La simple menace que cela puisse se produire pourrait entraîner l'effondrement du régime de Nicolás Maduro, et nous ne pouvons exclure que, à d'autres niveaux, on négocie même le départ du satrape vers un pays tiers qui pourrait très bien être le Nicaragua ou Cuba.
Il ne faut pas ignorer l'idée que si le Venezuela est éliminé du cercle de soutien à la Russie et à l'Iran, ces derniers perdent un atout précieux dans leurs actions dans la zone grise contre les États-Unis et l'Europe, dont l'un des piliers, mentionné précédemment, est la déstabilisation par le trafic de drogue, en raison des effets qu'il provoque sur certains secteurs de la population, de son lien avec l'augmentation de la criminalité et de l'insécurité, et de son influence sur l'extension des réseaux d'autres activités criminelles organisées.
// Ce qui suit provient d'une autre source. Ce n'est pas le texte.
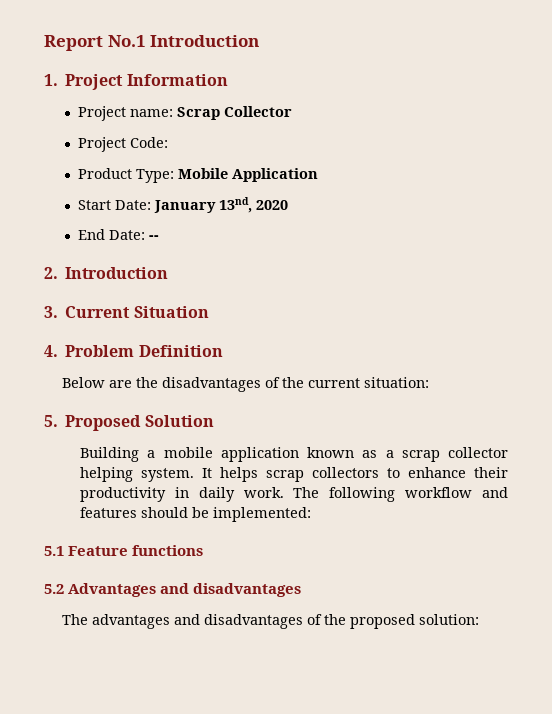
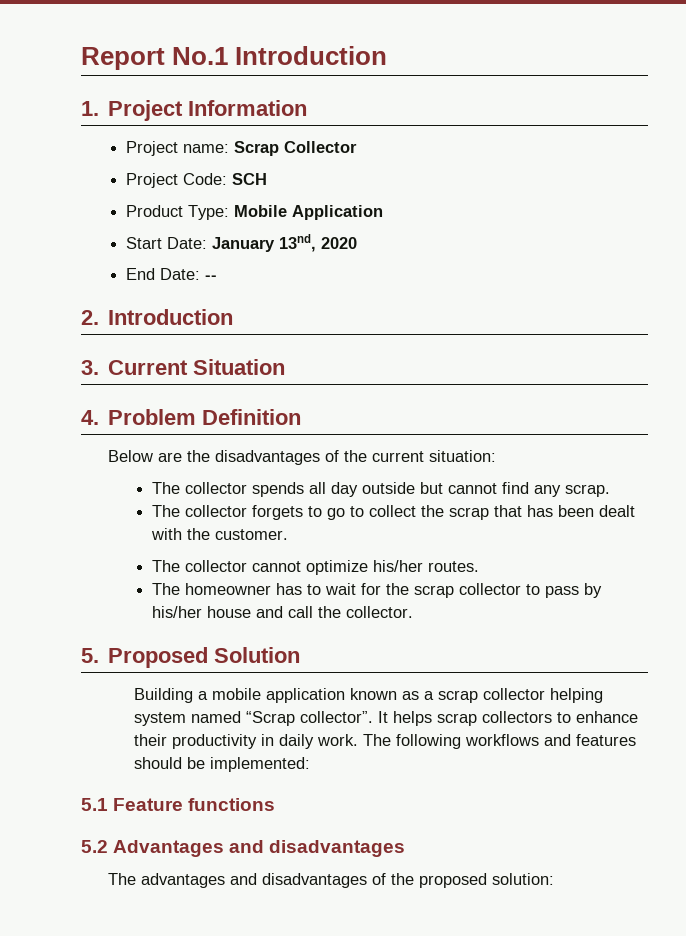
(168, 142) none -> [231,173,267,185] SCH
(430, 382) none -> [152,482,611,497] [152,505,636,520] [151,528,289,540] [152,560,480,575] [152,583,603,598] [152,606,414,618] // The collector spends all day outside but cannot find any scrap. // The collector forgets to go to collect the scrap that has been dealt with the customer. // The collector cannot optimize his/her routes. // The homeowner has to wait for the scrap collector to pass by his/her house and call the collector.
[141,468,195,482] system. -> [134,711,374,726] system named “Scrap collector”.
[405,487,473,498] workflow -> [465,734,540,746] workflows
Quoi qu'il en soit, nous assistons, d'une part, à la fin d'un régime criminel et, d'autre part, aux prémices d'une lutte qui, sans aucun doute, comme l'a été la « guerre contre le terrorisme », finira par être mondiale. Nous ne devons pas oublier, comme cela a été répété à maintes reprises ici, que les liens entre ces deux phénomènes sont infinis et qu'ils nous affectent tous. Espérons toutefois que nous avons tiré des leçons et que nous ne nous contenterons pas d'éliminer les structures. Il faut offrir un avenir et de l'espoir à ceux qui n'ont trouvé que cela dans ce monde.